Charles Tupper, ministre des Chemins de fer sous le gouvernement MacDonald, prend parti, à la même époque pour ce que nombre de nordistes appelaient les Cantons du Nord, qui recouvrent à peu près le bassin québécois de l'Outaouais.

« Il y a là, dans les Cantons du Nord, un vaste territoire dont on peut faire avant longtemps une province tout aussi grande que celle de Québec et dont le sol est très fertile... On sait que nos concitoyens d'origine française ne se sentent pas attirés vers le Nord-Ouest autant que les habitants de l'Ontario et des autres provinces. Soit qu'ils n'aiment pas à s'éloigner, soit pour quelque autre raison, les gens de la vieille province de Québec préfèrent rester chez eux, ou, lorsqu'ils s'éloignent, c'est pour aller à une plus courte distance, de l'autre côté de la frontière, aux État-Unis... On comprend donc combien il est important pour nous d'ouvrir à de nouveaux colons ce vaste territoire du nord de la vallée de l'Ottawa... ».

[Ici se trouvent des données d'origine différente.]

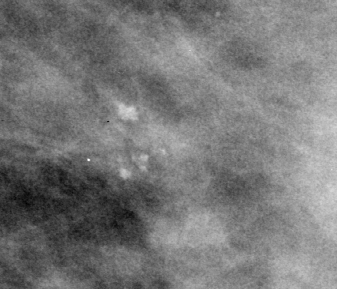
Crop from a digitized film mammogram around one marked abnormality; left breast; MLO view; BI-RADS breast density category 3 (scale 1–4).
Marked abnormality: calcifications, morphology pleomorphic, distribution clustered / segmental; BI-RADS assessment category 4; pathology (as recorded): benign.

Le curé Labelle passera sans cesse, au gré de l'inspiration et peut-être selon les interlocuteurs, d'un Nord à l'autre, c'est-à-dire du Nord de Saint-Jérôme, que justement on a appelé la région Labelle (le nom du comté à consacré le souvenir du prélat), au Nord canadien en entier. Nous avons cité plus haut une référence pan-canadienne ; l'abbé Proulx rappelle que Labelle visait aussi et peut-être surtout un Nord plus proche de l'aire culturelle laurentienne.

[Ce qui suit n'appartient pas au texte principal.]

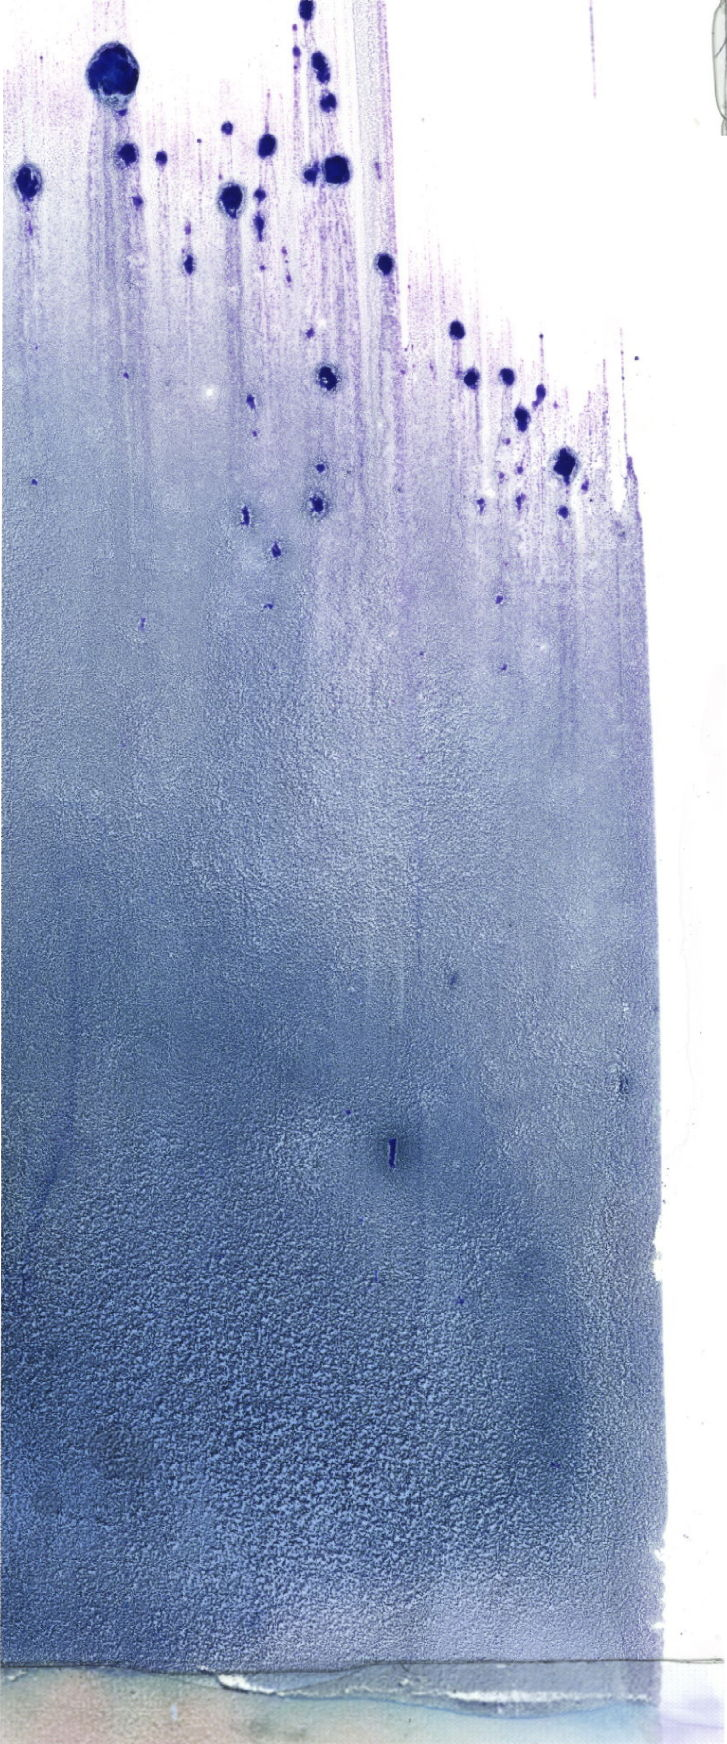
Bone marrow aspirate smear, May-Grünwald-Giemsa (MGG) stain, whole-slide image, shown as a low-resolution overview of the whole scanned area (about 20.6 x 49.4 mm). Patient sex: male.
Diagnosis: Acute Monocytic Leukemia.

« M. Labelle est convaincu, et quand on l'écoute on partage vite son opinion, que la vallée d'Ottawa est appelée, comme celle du Saint-Laurent, à être un noyau de la population canadienne. Maîtres de cette partie du pays aussi vaste qu'un empire, il veut que là nous fondions une province aussi grande, aussi riche que celle de Québec, à elle en tout semblable, par les idées, les sentiments, la langue, les moeurs, et la religion ».